YOUR TASK: Please edit the lines below by replacing every "Informationsbanner" with "Hinweisbanner" and changing nothing else. Leave the pictures out of your answer.

SOURCE MATERIAL:
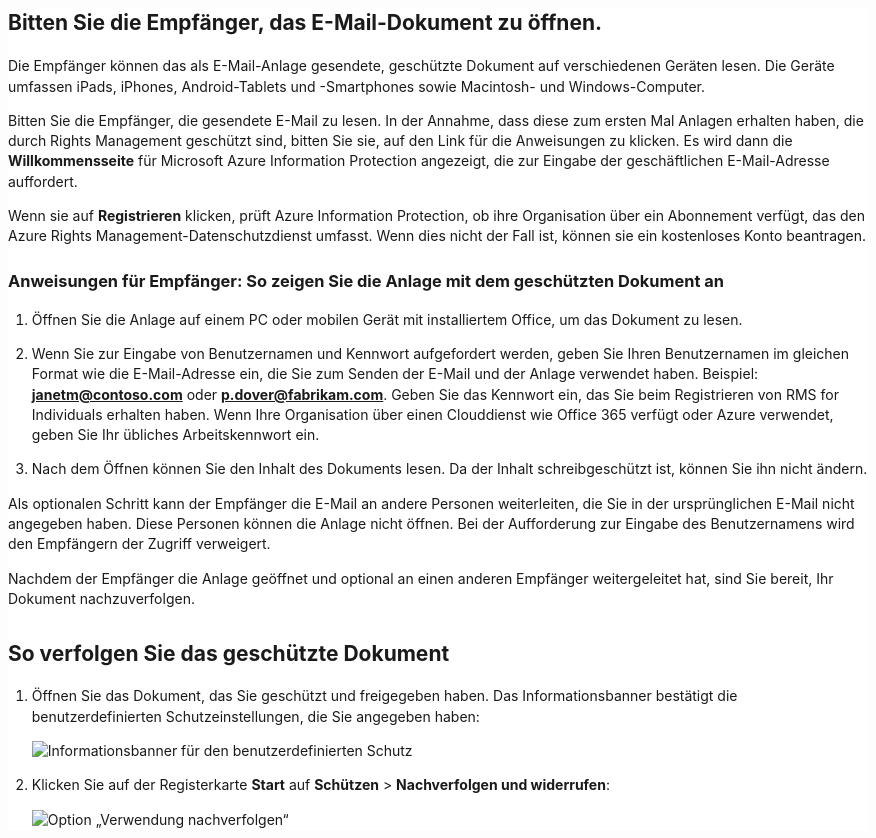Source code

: ## <a name="ask-your-recipients-to-open-the-emailed-document"></a>Bitten Sie die Empfänger, das E-Mail-Dokument zu öffnen.

Die Empfänger können das als E-Mail-Anlage gesendete, geschützte Dokument auf verschiedenen Geräten lesen. Die Geräte umfassen iPads, iPhones, Android-Tablets und -Smartphones sowie Macintosh- und Windows-Computer.

Bitten Sie die Empfänger, die gesendete E-Mail zu lesen. In der Annahme, dass diese zum ersten Mal Anlagen erhalten haben, die durch Rights Management geschützt sind, bitten Sie sie, auf den Link für die Anweisungen zu klicken. Es wird dann die **Willkommensseite** für Microsoft Azure Information Protection angezeigt, die zur Eingabe der geschäftlichen E-Mail-Adresse auffordert.

Wenn sie auf **Registrieren** klicken, prüft Azure Information Protection, ob ihre Organisation über ein Abonnement verfügt, das den Azure Rights Management-Datenschutzdienst umfasst. Wenn dies nicht der Fall ist, können sie ein kostenloses Konto beantragen.

### <a name="instructions-for-recipient-to-view-the-protected-document-attachment"></a>Anweisungen für Empfänger: So zeigen Sie die Anlage mit dem geschützten Dokument an

1. Öffnen Sie die Anlage auf einem PC oder mobilen Gerät mit installiertem Office, um das Dokument zu lesen.  

2.  Wenn Sie zur Eingabe von Benutzernamen und Kennwort aufgefordert werden, geben Sie Ihren Benutzernamen im gleichen Format wie die E-Mail-Adresse ein, die Sie zum Senden der E-Mail und der Anlage verwendet haben. Beispiel: **janetm@contoso.com** oder **p.dover@fabrikam.com**. Geben Sie das Kennwort ein, das Sie beim Registrieren von RMS for Individuals erhalten haben. Wenn Ihre Organisation über einen Clouddienst wie Office 365 verfügt oder Azure verwendet, geben Sie Ihr übliches Arbeitskennwort ein.

3. Nach dem Öffnen können Sie den Inhalt des Dokuments lesen. Da der Inhalt schreibgeschützt ist, können Sie ihn nicht ändern.

Als optionalen Schritt kann der Empfänger die E-Mail an andere Personen weiterleiten, die Sie in der ursprünglichen E-Mail nicht angegeben haben. Diese Personen können die Anlage nicht öffnen. Bei der Aufforderung zur Eingabe des Benutzernamens wird den Empfängern der Zugriff verweigert.

Nachdem der Empfänger die Anlage geöffnet und optional an einen anderen Empfänger weitergeleitet hat, sind Sie bereit, Ihr Dokument nachzuverfolgen.

## <a name="to-track-your-protected-document"></a>So verfolgen Sie das geschützte Dokument

1.  Öffnen Sie das Dokument, das Sie geschützt und freigegeben haben. Das Informationsbanner bestätigt die benutzerdefinierten Schutzeinstellungen, die Sie angegeben haben:

    ![Informationsbanner für den benutzerdefinierten Schutz](./media/information-banner-custom-protection.png)

2.  Klicken Sie auf der Registerkarte **Start** auf **Schützen** > **Nachverfolgen und widerrufen**:

    ![Option „Verwendung nachverfolgen“](./media/track-usage-calloutv3.png)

ANSWER TO THIS EXERCISE:
Source code

: ## <a name="ask-your-recipients-to-open-the-emailed-document"></a>Bitten Sie die Empfänger, das E-Mail-Dokument zu öffnen.

Die Empfänger können das als E-Mail-Anlage gesendete, geschützte Dokument auf verschiedenen Geräten lesen. Die Geräte umfassen iPads, iPhones, Android-Tablets und -Smartphones sowie Macintosh- und Windows-Computer.

Bitten Sie die Empfänger, die gesendete E-Mail zu lesen. In der Annahme, dass diese zum ersten Mal Anlagen erhalten haben, die durch Rights Management geschützt sind, bitten Sie sie, auf den Link für die Anweisungen zu klicken. Es wird dann die **Willkommensseite** für Microsoft Azure Information Protection angezeigt, die zur Eingabe der geschäftlichen E-Mail-Adresse auffordert.

Wenn sie auf **Registrieren** klicken, prüft Azure Information Protection, ob ihre Organisation über ein Abonnement verfügt, das den Azure Rights Management-Datenschutzdienst umfasst. Wenn dies nicht der Fall ist, können sie ein kostenloses Konto beantragen.

### <a name="instructions-for-recipient-to-view-the-protected-document-attachment"></a>Anweisungen für Empfänger: So zeigen Sie die Anlage mit dem geschützten Dokument an

1. Öffnen Sie die Anlage auf einem PC oder mobilen Gerät mit installiertem Office, um das Dokument zu lesen.  

2.  Wenn Sie zur Eingabe von Benutzernamen und Kennwort aufgefordert werden, geben Sie Ihren Benutzernamen im gleichen Format wie die E-Mail-Adresse ein, die Sie zum Senden der E-Mail und der Anlage verwendet haben. Beispiel: **janetm@contoso.com** oder **p.dover@fabrikam.com**. Geben Sie das Kennwort ein, das Sie beim Registrieren von RMS for Individuals erhalten haben. Wenn Ihre Organisation über einen Clouddienst wie Office 365 verfügt oder Azure verwendet, geben Sie Ihr übliches Arbeitskennwort ein.

3. Nach dem Öffnen können Sie den Inhalt des Dokuments lesen. Da der Inhalt schreibgeschützt ist, können Sie ihn nicht ändern.

Als optionalen Schritt kann der Empfänger die E-Mail an andere Personen weiterleiten, die Sie in der ursprünglichen E-Mail nicht angegeben haben. Diese Personen können die Anlage nicht öffnen. Bei der Aufforderung zur Eingabe des Benutzernamens wird den Empfängern der Zugriff verweigert.

Nachdem der Empfänger die Anlage geöffnet und optional an einen anderen Empfänger weitergeleitet hat, sind Sie bereit, Ihr Dokument nachzuverfolgen.

## <a name="to-track-your-protected-document"></a>So verfolgen Sie das geschützte Dokument

1.  Öffnen Sie das Dokument, das Sie geschützt und freigegeben haben. Das Hinweisbanner bestätigt die benutzerdefinierten Schutzeinstellungen, die Sie angegeben haben:

    ![Hinweisbanner für den benutzerdefinierten Schutz](./media/information-banner-custom-protection.png)

2.  Klicken Sie auf der Registerkarte **Start** auf **Schützen** > **Nachverfolgen und widerrufen**:

    ![Option „Verwendung nachverfolgen“](./media/track-usage-calloutv3.png)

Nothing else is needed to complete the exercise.